• Saved entries:
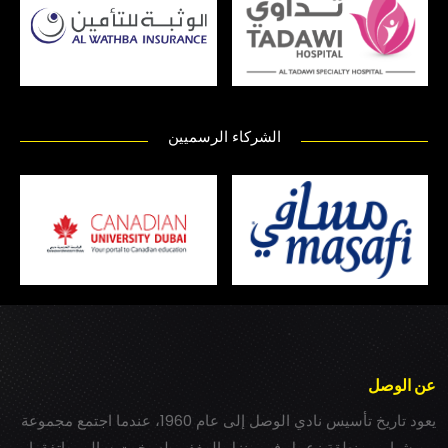
الشركاء الرسميين
عن الوصل
يعود تاريخ تأسيس نادي الوصل إلى عام 1960، عندما اجتمع مجموعة
من شباب بمنطقة زعبيل في منزل المغفور له بخيت سالم، واتفقوا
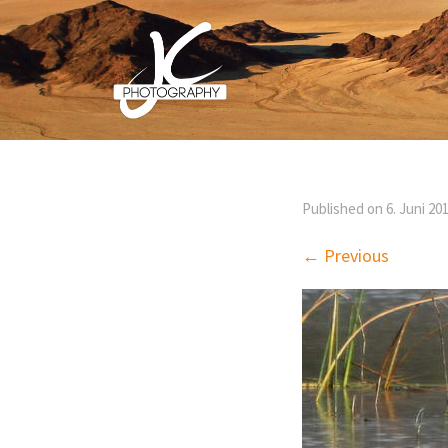
Published on
6. Juni 20
← Previous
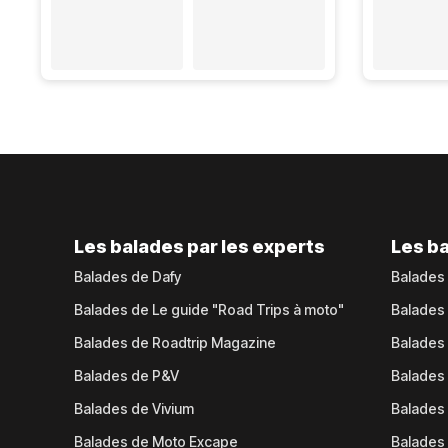
Les balades par les experts
Les ba
Balades de Dafy
Balades
Balades de Le guide "Road Trips à moto"
Balades
Balades de Roadtrip Magazine
Balades 
Balades de P&V
Balades
Balades de Vivium
Balades
Balades de Moto Excape
Balades 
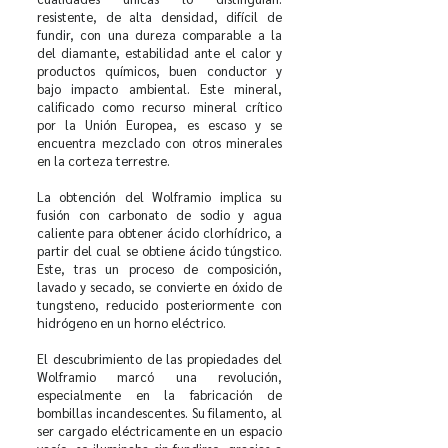
resistente, de alta densidad, difícil de
fundir, con una dureza comparable a la
del diamante, estabilidad ante el calor y
productos químicos, buen conductor y
bajo impacto ambiental. Este mineral,
calificado como recurso mineral crítico
por la Unión Europea, es escaso y se
encuentra mezclado con otros minerales
en la corteza terrestre.
La obtención del Wolframio implica su
fusión con carbonato de sodio y agua
caliente para obtener ácido clorhídrico, a
partir del cual se obtiene ácido túngstico.
Este, tras un proceso de composición,
lavado y secado, se convierte en óxido de
tungsteno, reducido posteriormente con
hidrógeno en un horno eléctrico.
El descubrimiento de las propiedades del
Wolframio marcó una revolución,
especialmente en la fabricación de
bombillas incandescentes. Su filamento, al
ser cargado eléctricamente en un espacio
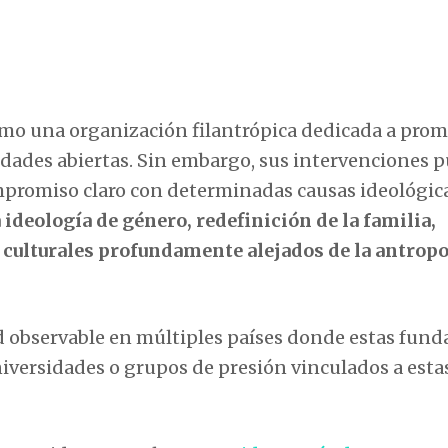
mo una organización filantrópica dedicada a prom
dades abiertas. Sin embargo, sus intervenciones p
mpromiso claro con determinadas causas ideológica
ideología de género, redefinición de la familia,
 culturales profundamente alejados de la antrop
dad observable en múltiples países donde estas fun
iversidades o grupos de presión vinculados a esta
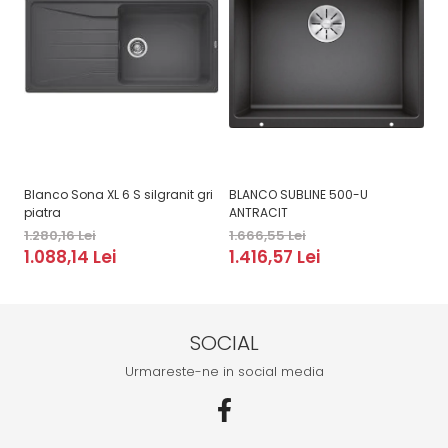
Blanco Sona XL 6 S silgranit gri
BLANCO SUBLINE 500-U
BL
piatra
ANTRACIT
1.
1.280,16 Lei
1.666,55 Lei
1
1.088,14 Lei
1.416,57 Lei
SOCIAL
Urmareste-ne in social media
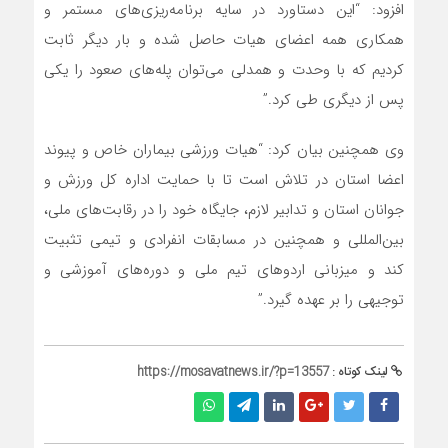
افزود: “این دستاورد در سایه برنامه‌ریزی‌های مستمر و
همکاری همه اعضای هیات حاصل شده و بار دیگر ثابت
کردیم که با وحدت و همدلی می‌توان پله‌های صعود را یکی
پس از دیگری طی کرد.”
وی همچنین بیان کرد: “هیات ورزشی بیماران خاص و پیوند
اعضا استان در تلاش است تا با حمایت اداره کل ورزش و
جوانان استان و تدابیر لازم، جایگاه خود را در رقابت‌های ملی،
بین‌المللی و همچنین در مسابقات انفرادی و تیمی تثبیت
کند و میزبانی اردوهای تیم ملی و دوره‌های آموزشی و
توجیهی را بر عهده گیرد.”
لینک کوتاه :
https://mosavatnews.ir/?p=13557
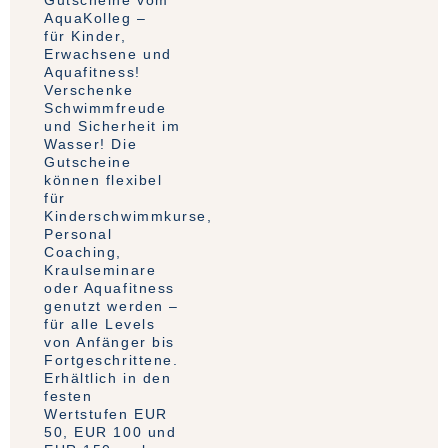
AquaKolleg –
für Kinder,
Erwachsene und
Aquafitness!
Verschenke
Schwimmfreude
und Sicherheit im
Wasser! Die
Gutscheine
können flexibel
für
Kinderschwimmkurse,
Personal
Coaching,
Kraulseminare
oder Aquafitness
genutzt werden –
für alle Levels
von Anfänger bis
Fortgeschrittene.
Erhältlich in den
festen
Wertstufen EUR
50, EUR 100 und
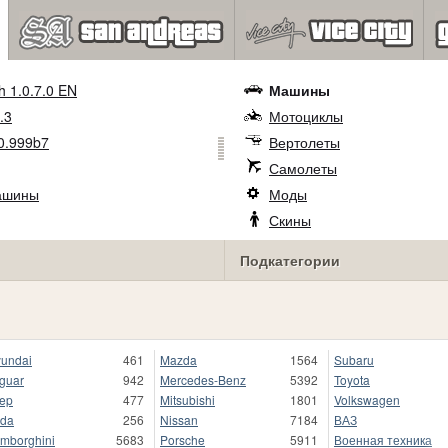
h 1.0.7.0 EN
Машины
.3
Мотоциклы
0.999b7
Вертолеты
Самолеты
ашины
Моды
Скины
Подкатегории
undai
461
Mazda
1564
Subaru
guar
942
Mercedes-Benz
5392
Toyota
ep
477
Mitsubishi
1801
Volkswagen
da
256
Nissan
7184
ВАЗ
mborghini
5683
Porsche
5911
Военная техника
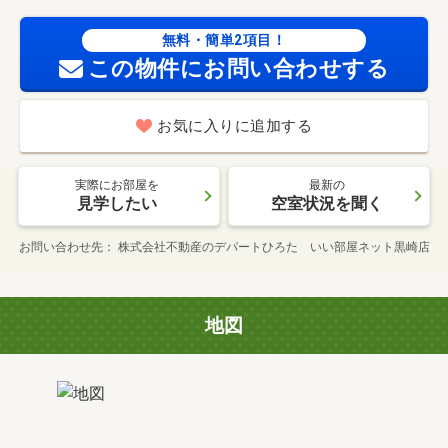
無料・簡単2項目！
この物件にお問い合わせする
お気に入りに追加する
実際にお部屋を
最新の
見学したい
空室状況を聞く
お問い合わせ先
株式会社不動産のデパートひろた いい部屋ネット黒崎店
地図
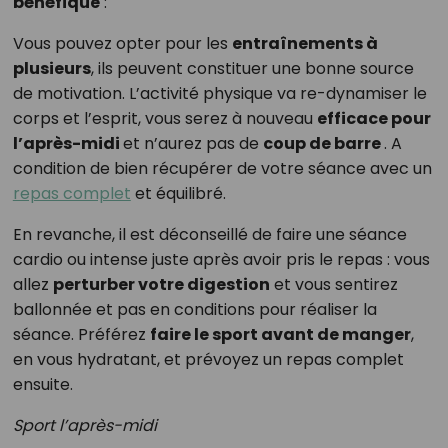
bénéfique
:
Vous pouvez opter pour les
entraînements à
plusieurs
, ils peuvent constituer une bonne source
de motivation. L’activité physique va re-dynamiser le
corps et l’esprit, vous serez à nouveau
efficace pour
l’après-midi
et n’aurez pas de
coup de barre
. A
condition de bien récupérer de votre séance avec un
repas complet
et équilibré.
En revanche, il est déconseillé de faire une séance
cardio ou intense juste après avoir pris le repas : vous
allez
perturber votre digestion
et vous sentirez
ballonnée et pas en conditions pour réaliser la
séance. Préférez
faire le sport avant de manger
,
en vous hydratant, et prévoyez un repas complet
ensuite.
Sport l’après-midi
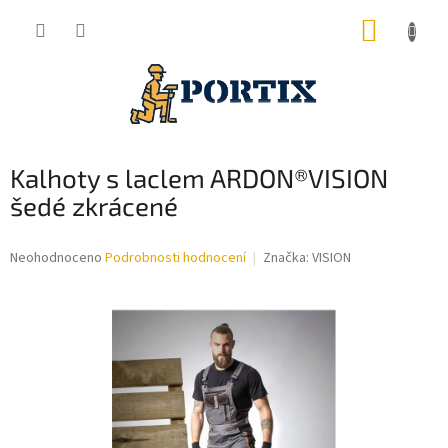
Přejít
NÁKUP
na
obsah
KOŠÍK
Kalhoty s laclem ARDON®VISION
šedé zkrácené
Průměrné
Neohodnoceno
Podrobnosti hodnocení
Značka:
VISION
hodnocení
produktu
je
0,0
z
5
hvězdiček.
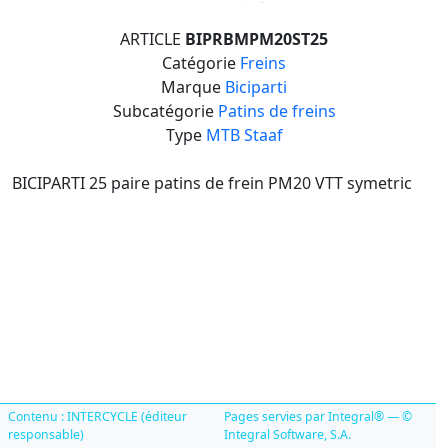
ARTICLE
BIPRBMPM20ST25
Catégorie
Freins
Marque
Biciparti
Subcatégorie
Patins de freins
Type
MTB Staaf
BICIPARTI 25 paire patins de frein PM20 VTT symetric
Contenu : INTERCYCLE (éditeur
Pages servies par Integral® — ©
responsable)
Integral Software, S.A.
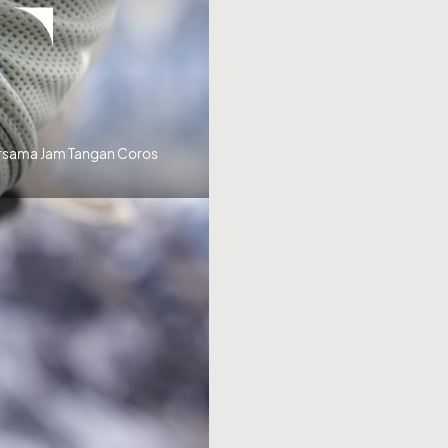
rsama Jam Tangan Coros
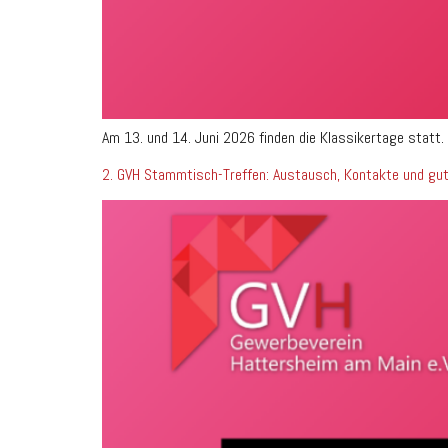
Am 13. und 14. Juni 2026 finden die Klassikertage statt.
2. GVH Stammtisch-Treffen: Austausch, Kontakte und gu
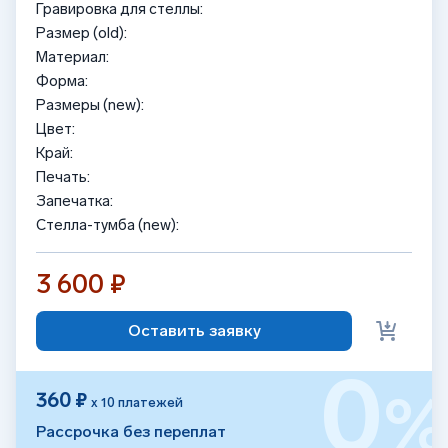
Гравировка для стеллы:
Размер (old):
Материал:
Форма:
Размеры (new):
Цвет:
Край:
Печать:
Запечатка:
Стелла-тумба (new):
3 600 ₽
Оставить заявку
0
360 ₽
х 10 платежей
Рассрочка без переплат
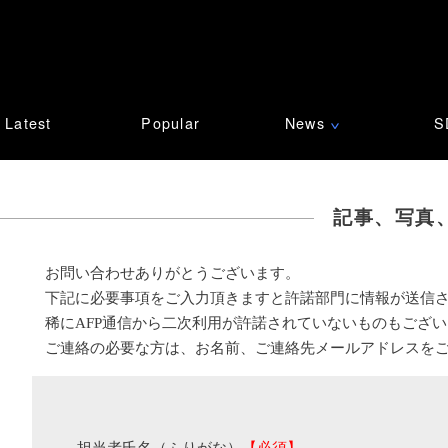
Latest
Popular
News
S
∨
記事、写真
お問い合わせありがとうございます。
下記に必要事項をご入力頂きますと許諾部門に情報が送信
稀にAFP通信から二次利用が許諾されていないものもござ
ご連絡の必要な方は、お名前、ご連絡先メールアドレスを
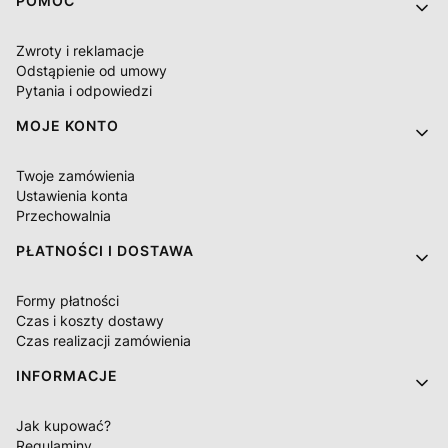
Linki w stopce
POMOC
Zwroty i reklamacje
Odstąpienie od umowy
Pytania i odpowiedzi
MOJE KONTO
Twoje zamówienia
Ustawienia konta
Przechowalnia
PŁATNOŚCI I DOSTAWA
Formy płatności
Czas i koszty dostawy
Czas realizacji zamówienia
INFORMACJE
Jak kupować?
Regulaminy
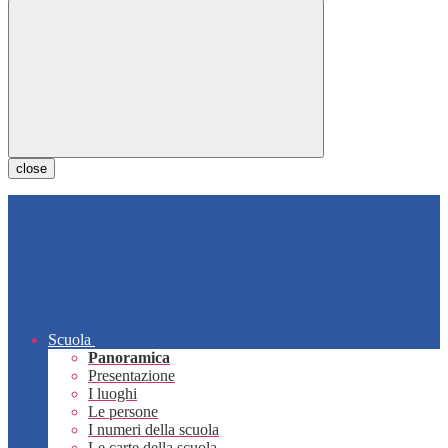
close
Scuola
Panoramica
Presentazione
I luoghi
Le persone
I numeri della scuola
Le carte della scuola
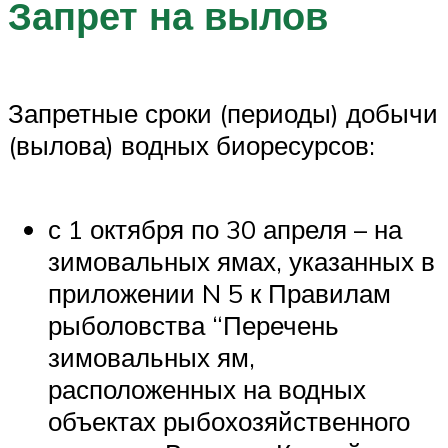
Запрет на вылов
Запретные сроки (периоды) добычи
(вылова) водных биоресурсов:
с 1 октября по 30 апреля – на
зимовальных ямах, указанных в
приложении N 5 к Правилам
рыболовства “Перечень
зимовальных ям,
расположенных на водных
объектах рыбохозяйственного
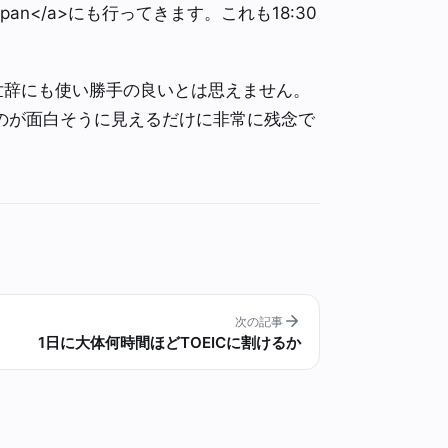
n Japan</a>にも行ってきます。これも18:30
トはお世辞にも使い勝手の良いとは思えません。
のが面白そうに見えるだけに非常に残念で
次の記事
1日に大体何時間ほどTOEICに割けるか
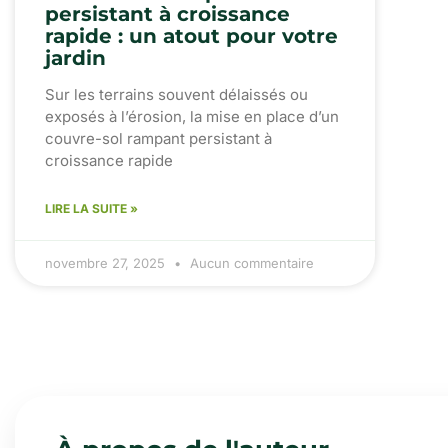
persistant à croissance
rapide : un atout pour votre
jardin
Sur les terrains souvent délaissés ou
exposés à l’érosion, la mise en place d’un
couvre-sol rampant persistant à
croissance rapide
LIRE LA SUITE »
novembre 27, 2025
Aucun commentaire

• TASK BRIEF: Find the string "Czas" in the entries above and return each line that holds it.

• EXERCISE RESPONSE:
Czas i koszty dostawy
Czas realizacji zamówienia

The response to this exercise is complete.